161 Iowa Admin. Code 8.27(6). Although that phrase is not further
defined in the Iowa Administrative rules, "qualified handicapped
person" is defined in the rules implementing the federal
Rehabilitation Act, on which the Iowa rules are patterned. There,
a "qualified handicapped employee" is defined as one
who with or without reasonable accommodation, can perform the
essential functions of the position in question without endangering
the health and safety of the individual or other. 29 C.F.R. §1613.702(f)
The Commission rule, specifically
161-8.27(6), requires reasonable accommodation. That section provides
as follows:
An employer shall make reasonable
accommodation to the known physical or mental limitations of an
otherwise gualified handicapped applicant or employee unless
the employer can demonstrate that the accommodation would impose
an undue hardship on the operation of its program. [Emphasis added]
Not only is the rule quite
clear and unambiguous in requiring reasonable accommodation to
an *otherwise qualified" person, but the statute also emphasizes
the same provision. Section 601A.6(l) (a) provides in part:
If a disabled person is
qualified to perform a particular occupation, by reason of training
or experience, the nature of that occupation shall not be the
basis for exception to the unfair or discriminatory practices
prohibited by this subsection.
"The essential functions
of a job are those set forth in the position description. Thus,
an individual is "qualified" if he can perform all of
the functions of his job as outlined in the standard position
description, even though because of a disability, he cannot perform
additional duties that are performed by other persons holding
the same job. Guinn v. Bolger, 598 F. Supp. 196 (D.C.D.C.
1984)
Furthermore, an individual
need not be able to perform an of the duties of the position in
question without modification. "It is sufficient if an individual
can perform the essential limitations." Trimble v. Carlin,
633 F. Supp. 367 (D.C. Pa. 1986); Strathie v.
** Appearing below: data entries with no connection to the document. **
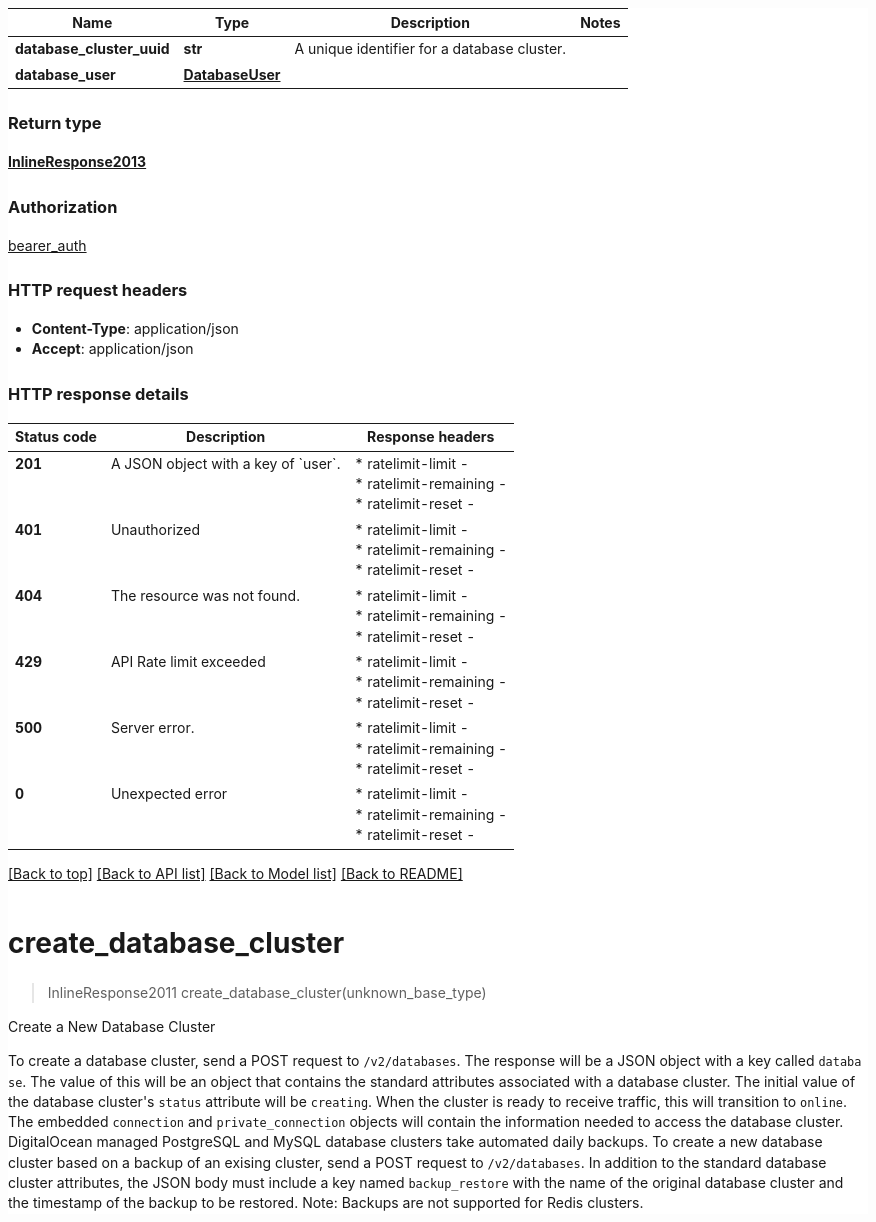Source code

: Name | Type | Description  | Notes
------------- | ------------- | ------------- | -------------
 **database_cluster_uuid** | **str**| A unique identifier for a database cluster. |
 **database_user** | [**DatabaseUser**](DatabaseUser.md)|  |

### Return type

[**InlineResponse2013**](InlineResponse2013.md)

### Authorization

[bearer_auth](../README.md#bearer_auth)

### HTTP request headers

 - **Content-Type**: application/json
 - **Accept**: application/json


### HTTP response details

| Status code | Description | Response headers |
|-------------|-------------|------------------|
**201** | A JSON object with a key of &#x60;user&#x60;. |  * ratelimit-limit -  <br>  * ratelimit-remaining -  <br>  * ratelimit-reset -  <br>  |
**401** | Unauthorized |  * ratelimit-limit -  <br>  * ratelimit-remaining -  <br>  * ratelimit-reset -  <br>  |
**404** | The resource was not found. |  * ratelimit-limit -  <br>  * ratelimit-remaining -  <br>  * ratelimit-reset -  <br>  |
**429** | API Rate limit exceeded |  * ratelimit-limit -  <br>  * ratelimit-remaining -  <br>  * ratelimit-reset -  <br>  |
**500** | Server error. |  * ratelimit-limit -  <br>  * ratelimit-remaining -  <br>  * ratelimit-reset -  <br>  |
**0** | Unexpected error |  * ratelimit-limit -  <br>  * ratelimit-remaining -  <br>  * ratelimit-reset -  <br>  |

[[Back to top]](#) [[Back to API list]](../README.md#documentation-for-api-endpoints) [[Back to Model list]](../README.md#documentation-for-models) [[Back to README]](../README.md)

# **create_database_cluster**
> InlineResponse2011 create_database_cluster(unknown_base_type)

Create a New Database Cluster

To create a database cluster, send a POST request to `/v2/databases`. The response will be a JSON object with a key called `database`. The value of this will be an object that contains the standard attributes associated with a database cluster. The initial value of the database cluster's `status` attribute will be `creating`. When the cluster is ready to receive traffic, this will transition to `online`. The embedded `connection` and `private_connection` objects will contain the information needed to access the database cluster. DigitalOcean managed PostgreSQL and MySQL database clusters take automated daily backups. To create a new database cluster based on a backup of an exising cluster, send a POST request to `/v2/databases`. In addition to the standard database cluster attributes, the JSON body must include a key named `backup_restore` with the name of the original database cluster and the timestamp of the backup to be restored. Note: Backups are not supported for Redis clusters.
Dept. of Transp.,
716 F.2d 227 (3rd Cir. 1983).
Because no consideration
was given to allow Deck more time to acclimate himself to the
plant environment upon returning from his breakdown before subjecting
him to additional demands, nor was consideration given to allowing
Deck a more gradual training schedule which could have alleviated
his anxiety, one cannot conclude that Deck would have been unable
to perform the assistant operator function if he had been accommodated.
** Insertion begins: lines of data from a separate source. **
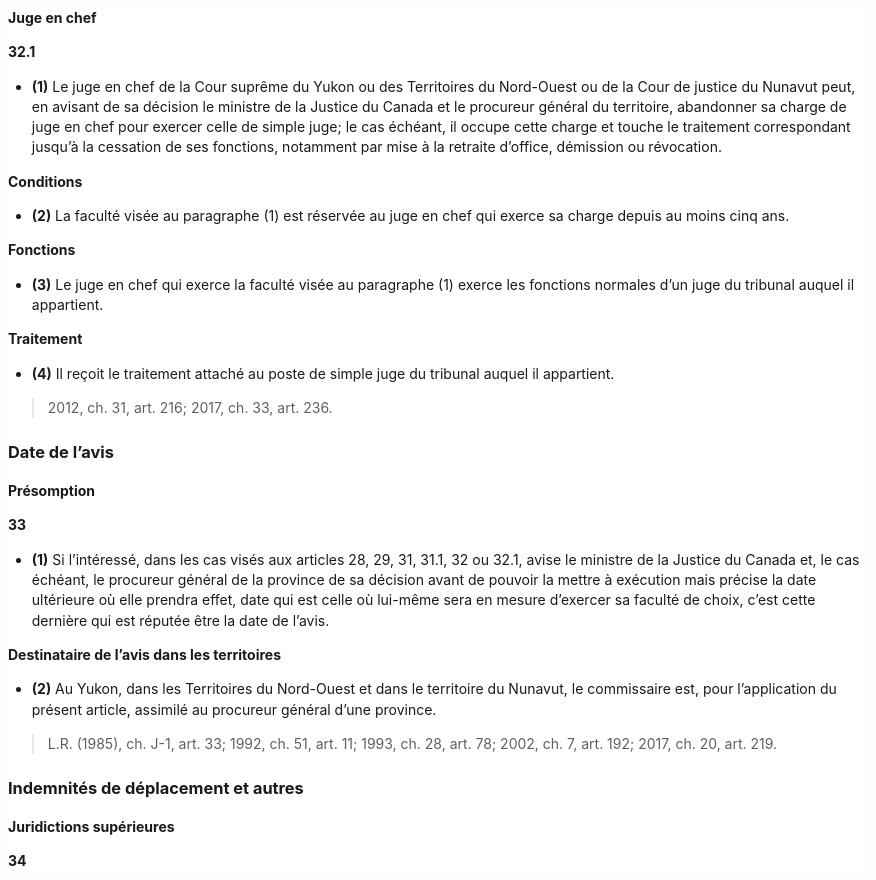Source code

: 



**Juge en chef**

**32.1** 

- **(1)** Le juge en chef de la Cour suprême du Yukon ou des Territoires du Nord-Ouest ou de la Cour de justice du Nunavut peut, en avisant de sa décision le ministre de la Justice du Canada et le procureur général du territoire, abandonner sa charge de juge en chef pour exercer celle de simple juge; le cas échéant, il occupe cette charge et touche le traitement correspondant jusqu’à la cessation de ses fonctions, notamment par mise à la retraite d’office, démission ou révocation.

**Conditions**

- **(2)** La faculté visée au paragraphe (1) est réservée au juge en chef qui exerce sa charge depuis au moins cinq ans.

**Fonctions**

- **(3)** Le juge en chef qui exerce la faculté visée au paragraphe (1) exerce les fonctions normales d’un juge du tribunal auquel il appartient.

**Traitement**

- **(4)** Il reçoit le traitement attaché au poste de simple juge du tribunal auquel il appartient.
> 2012, ch. 31, art. 216; 2017, ch. 33, art. 236.





### Date de l’avis



**Présomption**

**33** 

- **(1)** Si l’intéressé, dans les cas visés aux articles 28, 29, 31, 31.1, 32 ou 32.1, avise le ministre de la Justice du Canada et, le cas échéant, le procureur général de la province de sa décision avant de pouvoir la mettre à exécution mais précise la date ultérieure où elle prendra effet, date qui est celle où lui-même sera en mesure d’exercer sa faculté de choix, c’est cette dernière qui est réputée être la date de l’avis.

**Destinataire de l’avis dans les territoires**

- **(2)** Au Yukon, dans les Territoires du Nord-Ouest et dans le territoire du Nunavut, le commissaire est, pour l’application du présent article, assimilé au procureur général d’une province.
> L.R. (1985), ch. J-1, art. 33; 1992, ch. 51, art. 11; 1993, ch. 28, art. 78; 2002, ch. 7, art. 192; 2017, ch. 20, art. 219.





### Indemnités de déplacement et autres



**Juridictions supérieures**

**34**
Offering additional training at the end of the training period,
after Deck's anxiety had been building to the point that he had
become physically ill and unable to do any job was not an accommodation.
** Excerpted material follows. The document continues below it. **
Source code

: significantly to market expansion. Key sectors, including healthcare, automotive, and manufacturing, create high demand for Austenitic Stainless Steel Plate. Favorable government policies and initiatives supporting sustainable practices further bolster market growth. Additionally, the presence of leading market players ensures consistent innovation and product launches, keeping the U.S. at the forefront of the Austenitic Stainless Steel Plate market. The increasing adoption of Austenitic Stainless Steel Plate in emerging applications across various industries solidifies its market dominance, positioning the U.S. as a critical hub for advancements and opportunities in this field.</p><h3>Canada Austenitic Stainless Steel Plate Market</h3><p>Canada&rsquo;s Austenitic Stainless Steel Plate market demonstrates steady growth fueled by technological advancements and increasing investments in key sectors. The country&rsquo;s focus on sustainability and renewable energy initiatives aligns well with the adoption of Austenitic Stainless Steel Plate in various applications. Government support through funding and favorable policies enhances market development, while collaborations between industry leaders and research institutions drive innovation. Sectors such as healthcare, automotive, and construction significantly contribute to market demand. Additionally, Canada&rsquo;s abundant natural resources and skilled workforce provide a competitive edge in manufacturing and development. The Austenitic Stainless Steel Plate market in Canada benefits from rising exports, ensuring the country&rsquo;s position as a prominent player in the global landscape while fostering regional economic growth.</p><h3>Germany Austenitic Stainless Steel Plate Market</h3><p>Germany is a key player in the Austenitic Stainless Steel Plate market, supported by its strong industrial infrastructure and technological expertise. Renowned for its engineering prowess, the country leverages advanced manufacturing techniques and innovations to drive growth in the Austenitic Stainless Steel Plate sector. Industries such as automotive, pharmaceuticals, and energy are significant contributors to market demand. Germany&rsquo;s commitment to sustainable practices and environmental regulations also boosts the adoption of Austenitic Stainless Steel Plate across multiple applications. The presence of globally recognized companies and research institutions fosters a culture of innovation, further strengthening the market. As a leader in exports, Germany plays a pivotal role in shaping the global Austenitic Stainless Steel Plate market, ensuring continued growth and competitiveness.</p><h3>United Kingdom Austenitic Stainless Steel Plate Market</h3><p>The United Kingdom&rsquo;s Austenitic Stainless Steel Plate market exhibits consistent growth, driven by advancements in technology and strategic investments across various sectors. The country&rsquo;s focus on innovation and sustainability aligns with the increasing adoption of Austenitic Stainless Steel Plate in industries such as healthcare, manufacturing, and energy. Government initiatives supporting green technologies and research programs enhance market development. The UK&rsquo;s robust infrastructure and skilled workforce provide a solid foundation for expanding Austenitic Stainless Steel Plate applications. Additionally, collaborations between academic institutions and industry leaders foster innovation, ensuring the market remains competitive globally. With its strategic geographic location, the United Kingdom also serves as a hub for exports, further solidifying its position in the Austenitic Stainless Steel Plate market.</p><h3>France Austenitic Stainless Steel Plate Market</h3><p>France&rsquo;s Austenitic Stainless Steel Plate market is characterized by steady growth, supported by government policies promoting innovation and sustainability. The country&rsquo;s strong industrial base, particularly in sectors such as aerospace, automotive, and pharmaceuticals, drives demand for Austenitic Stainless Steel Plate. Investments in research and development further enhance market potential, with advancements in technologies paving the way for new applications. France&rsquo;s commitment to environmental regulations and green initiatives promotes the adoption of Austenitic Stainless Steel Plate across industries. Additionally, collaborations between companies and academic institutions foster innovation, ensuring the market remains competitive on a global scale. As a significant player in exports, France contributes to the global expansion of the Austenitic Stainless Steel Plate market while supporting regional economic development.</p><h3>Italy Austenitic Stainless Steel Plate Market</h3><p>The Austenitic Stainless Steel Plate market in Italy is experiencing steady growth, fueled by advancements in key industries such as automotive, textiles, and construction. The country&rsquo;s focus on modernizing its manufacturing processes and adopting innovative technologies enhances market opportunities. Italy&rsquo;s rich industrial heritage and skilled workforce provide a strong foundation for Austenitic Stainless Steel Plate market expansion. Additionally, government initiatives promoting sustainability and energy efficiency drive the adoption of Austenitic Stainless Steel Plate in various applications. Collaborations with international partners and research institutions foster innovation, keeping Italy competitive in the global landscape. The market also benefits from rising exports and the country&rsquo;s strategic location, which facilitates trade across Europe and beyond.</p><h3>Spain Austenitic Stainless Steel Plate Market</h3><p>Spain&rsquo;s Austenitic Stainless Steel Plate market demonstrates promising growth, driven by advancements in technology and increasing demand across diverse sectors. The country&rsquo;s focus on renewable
Because the company made no accommodation to permit an assessment
of whether Deck could perform the assistant operator functions,
it is not necessary to determine whether that function is even
essential to the supply position. The testimony was that the cross-training
was required only so that trained substitutes would be available
if the regular employee was ill or on vacation.
Having concluded that Dock
was a qualified handicapped employee, Henkel owed Deck a duty
to accommodate his handicap. Henkel made no effort to accommodate
Deck's mental illness, but instead acted in accordance with its
previously determined stipulation that upon an absence "due
to a relapse of recurrence of illness he [would] be terminated..."
Therefore, the termination on January 21, 1985, was illegal discrimination
on the basis of disability.
6. The Complainant, Stanley Deck, has mitigated his lost earnings in that he has properly endeavored to secure other employment, although his endeavors have been unsuccessful.